"Şeytanın maskesi, en güzel yüzün ardında saklanır."
-William Shakespeare...
Söylediklerime kıkır kıkır gülen Koray önce beni kucağına almış, sonra da koltuğa oturmuştu. Kucağında otururken ona bir koala gibi sarılmış, tüm uzuvlarımla yapışmıştım vücuduna. Usul usul ağlarken ben, o da saçlarımı öpücüklere boğmuştu.
"Bebeğim benim," dediğinde başımı kaldırdım. Kızarmış burnuma minik bir öpücük kondurdu. "Gerçekten bebek misin sen yoksa?" diye sorduğunda burnumu çekip güldüm. "Belki..?"
Koray'a karşı öyleydim, evet. Aynen söylediği gibi başkalarına kaplan kesilen ben, onun yanında minik bir kediye dönüşüyordum. İçimdeki soğuk diyarların buzulları eriyordu onun güneşiyle.
Yüzüme doğru eğilip yanağıma saldırdı. Etimi dişlerinin arasına usulca sıkıştırıp çekiştirdi. "Dur..." Kıkırdadı. "Neden? Yiyeceğim seni."

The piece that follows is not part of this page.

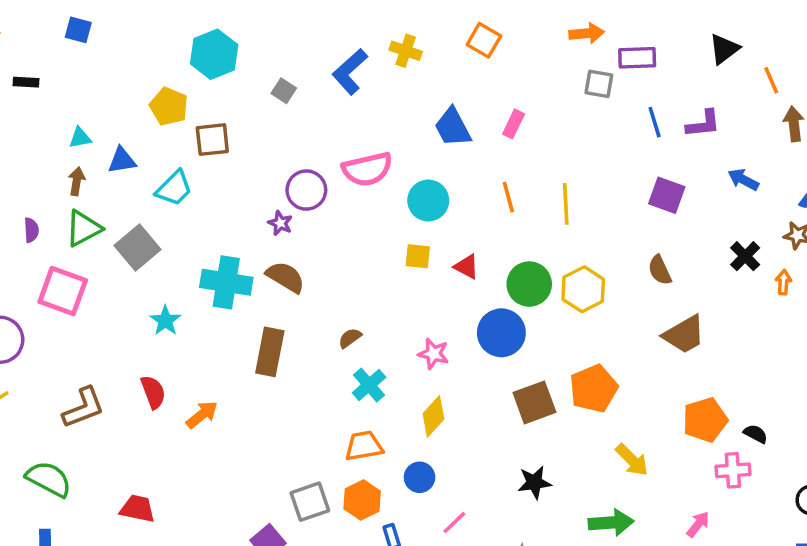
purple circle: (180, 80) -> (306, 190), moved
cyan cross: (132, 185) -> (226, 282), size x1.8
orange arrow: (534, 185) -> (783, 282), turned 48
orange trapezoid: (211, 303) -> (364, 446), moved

Başlattığı oyunu devam ettirdim. Gözlerime korku dolu bir ifade yerleştirsem de dudaklarım söz dinlemiyordu, gülümsüyordum. O gülüşü gizlemek için ellerimi dudaklarıma örttüm. "Hii, canavar seni."
Boynunu geriye doğru atarak dudaklarından döktüğü kahkahasının içine düşmek istedim. Bir koleksiyoner edasıyla inceledim bu adamı, o bir sanat eseriydi. Gergin, kar gibi beyaz boynundaki belirgin damarlara, bıçak gibi keskin çene hatlarına, gülerken ortaya çıkan ve onu bir vampir gibi gösteren sivri köpek dişlerine büyülenerek baktım.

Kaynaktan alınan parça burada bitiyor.